A novel laboratory system for determining fate of volatile organic compounds in planted systems

Contradictory observations regarding the uptake and translocation of volatile organic compounds (VOCs) by plants have been reported, most notably for trichloroethylene (TCE). Experimental artifacts resulting from the use of semistatic or low‐flow laboratory systems may account for part of the discrepancy. Innovative plant growth chambers are required to rigorously quantify the movement of VOCs through higher plants while maintaining a natural plant environment. The plant must be sealed in a chamber that allows rapid exchange of air to remove the water vapor lost in transpiration, to resupply the CO 2 consumed in photosynthesis, and to resupply the O 2 consumed in root‐zone respiration. Inadequate airflow through the foliar region results in high humidity, which dramatically reduces transpiration and may reduce contaminant flux. Oxygen depletion in static root zones induces root stress, which can increase root membrane permeability.

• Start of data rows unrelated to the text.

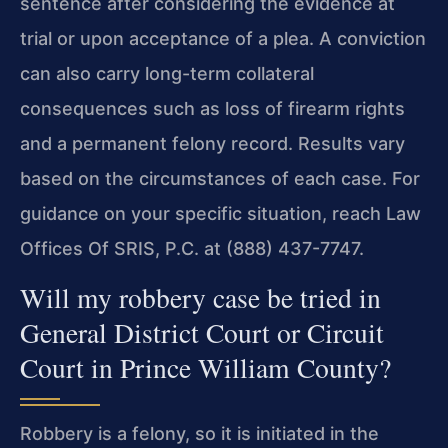
sentence after considering the evidence at
trial or upon acceptance of a plea. A conviction
can also carry long-term collateral
consequences such as loss of firearm rights
and a permanent felony record. Results vary
based on the circumstances of each case. For
guidance on your specific situation, reach Law
Offices Of SRIS, P.C. at (888) 437-7747.
Will my robbery case be tried in
General District Court or Circuit
Court in Prince William County?
Robbery is a felony, so it is initiated in the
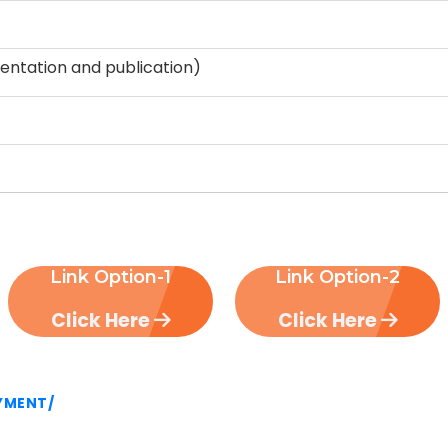
entation and publication)
Link Option-1
Link Option-2
Click Here
Click Here
AYMENT/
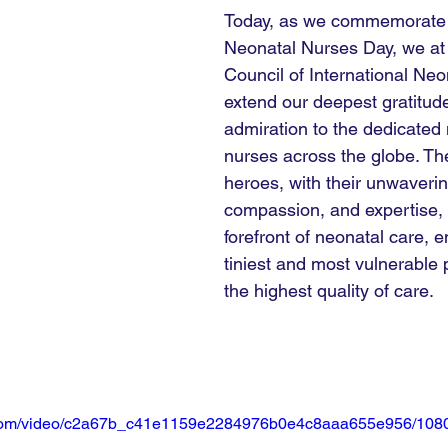
Today, as we commemorate I
Neonatal Nurses Day, we a
Council of International Neo
extend our deepest gratitud
admiration to the dedicated 
nurses across the globe. T
heroes, with their unwaveri
compassion, and expertise, 
forefront of neonatal care, e
tiniest and most vulnerable 
the highest quality of care.
ic.com/video/c2a67b_c41e1159e2284976b0e4c8aaa655e956/1080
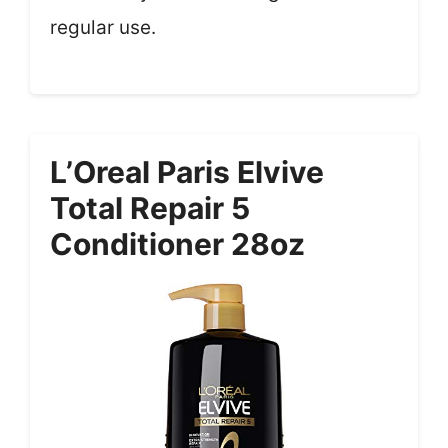
regular use.
L’Oreal Paris Elvive
Total Repair 5
Conditioner 28oz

The root zone must be separated from the shoots to differentiate between plant uptake and foliar deposition. Here we describe the design, construction, and testing of a dual‐vacuum, continuous high‐flow chamber system for accurately determining the fate of VOCs in plants. The system provides a natural plant environment, complete root/shoot separation, the ability to quantify phytovolatilization and mineralization in both root and shoot compartments, continuous root‐zone aeration, and high mass recovery.